Special to WorldTribune.com
Radio Free Europe / Radio Liberty
Pakistan’s Supreme Court has rejected a challenge to its decision to acquit a Christian woman at the center of a years-long dispute over blasphemy charges that included violent protests by Islamists.
“Based on merit, this review petition is dismissed,” Chief Justice Asif Saeed Khosa told a hearing at the country’s highest court, which overturned Asia Bibi’s conviction and death sentence last year.
For Bibi, who has been in protective custody at a secret location since her acquittal in October, the court’s latest decision could represent the final legal hurdle to her freedom.
Bibi spent more than eight years on death row for blasphemy, a hugely sensitive charge in Muslim-majority Pakistan.
She was originally convicted in 2010 after being accused of making derogatory remarks about Islam in a row with her neighbors.
Asia Bibi has always maintained her innocence.
The Supreme Court’s decision in October to overturn her conviction ignited days of violent demonstrations, with radical Islamists calling for her killing as well as mutiny within the powerful military and the assassination of the country’s top judges.
The government has since launched a crackdown on the Tehrik-e Labaik Pakistan (TLP) party — the Islamist group driving the violent protests — charging its leaders with sedition and terrorism.
But authorities also agreed to allow a final review of the Supreme Court’s judgement.
The TLP party said earlier on January 28 that it would not accept any decision in favor of Bibi’s release and asked its followers to prepare for more protests.

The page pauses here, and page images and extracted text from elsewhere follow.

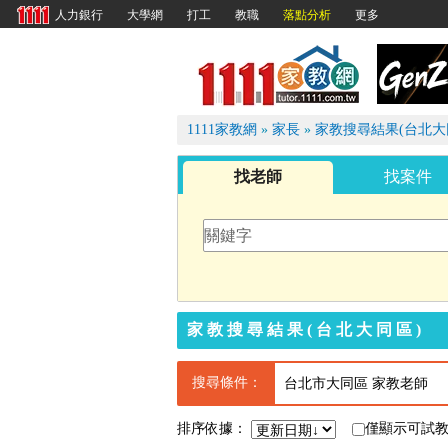
大學網
打工
教職
落點分析
更多
人力銀行
1111
1111家教網
»
家長
»
家教搜尋結果(台北大
找老師
找案件
家教搜尋結果(台北大同區)
搜尋條件：
台北市大同區 家教老師
排序依據：
僅顯示可試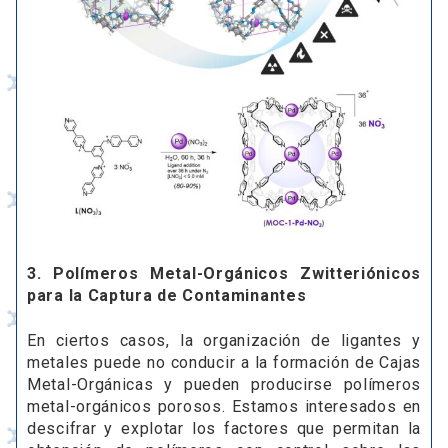
3. Polímeros Metal-Orgánicos Zwitteriónicos
para la Captura de Contaminantes
En ciertos casos, la organización de ligantes y
metales puede no conducir a la formación de Cajas
Metal-Orgánicas y pueden producirse polímeros
metal-orgánicos porosos. Estamos interesados en
descifrar y explotar los factores que permitan la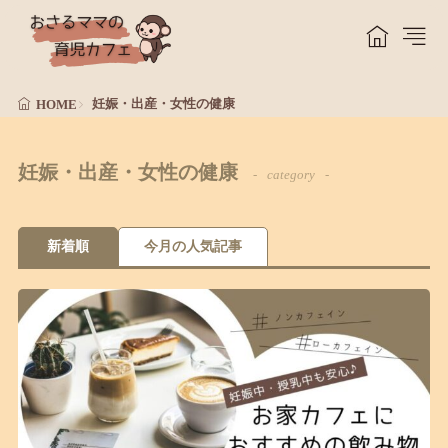
妊娠・出産・女性の健康
HOME
妊娠・出産・女性の健康
category
新着順
今月の人気記事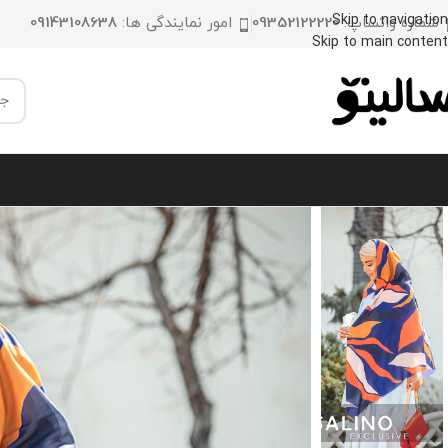
Skip to navigation
شماره واتساپ:
09352122220
امور نمایندگی ها:
09143108638
Skip to main content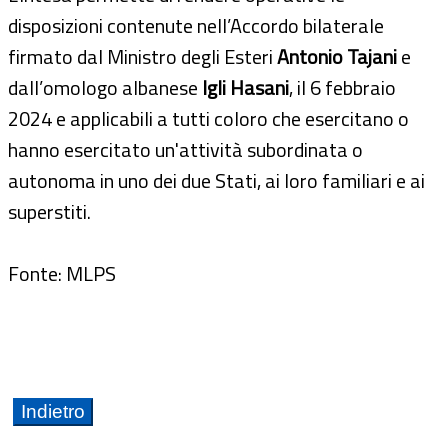
disposizioni contenute nell’Accordo bilaterale
firmato dal Ministro degli Esteri
Antonio Tajani
e
dall’omologo albanese
Igli Hasani
, il 6 febbraio
2024 e applicabili a tutti coloro che esercitano o
hanno esercitato un'attività subordinata o
autonoma in uno dei due Stati, ai loro familiari e ai
superstiti.
Fonte: MLPS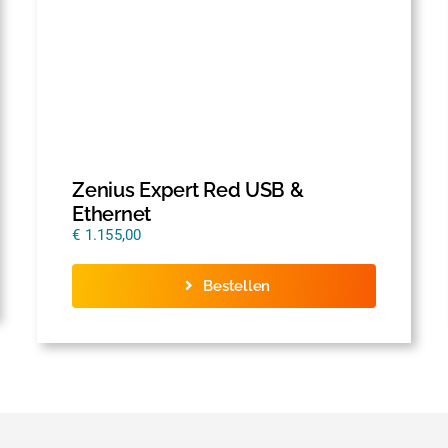
Zenius Expert Red USB &
Ethernet
€
1.155,00
Bestellen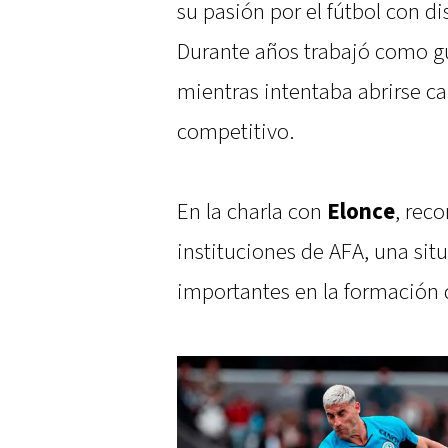
su pasión por el fútbol con di
Durante años trabajó como g
mientras intentaba abrirse 
competitivo.
En la charla con
Elonce
, rec
instituciones de AFA, una sit
importantes en la formación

Police stepped up security around the Supreme Court in Islamabad ahead of the judges’ decision to cope with possible protests.
Bibi has said she will leave the country as soon as her legal battles are over. Her daughters have reportedly taken refuge in Canada.
Her lawyer, who fled Pakistan after receiving death threats but returned to the country ahead of the Supreme Court’s decision, called the court’s decision a victory for Pakistan’s constitution and rule of law.
“After nine years behind bars for a crime she didn’t commit, it is difficult to see this long overdue verdict as justice,” Amnesty International said in a January 29 statement. “But she should now be free to reunite with her family and seek safety in a country of her choice.”
Approximately 40 people are believed to be on death row or serving a life sentence for blasphemy in Pakistan, according to a 2018 report by the United States Commission on International Religious Freedom.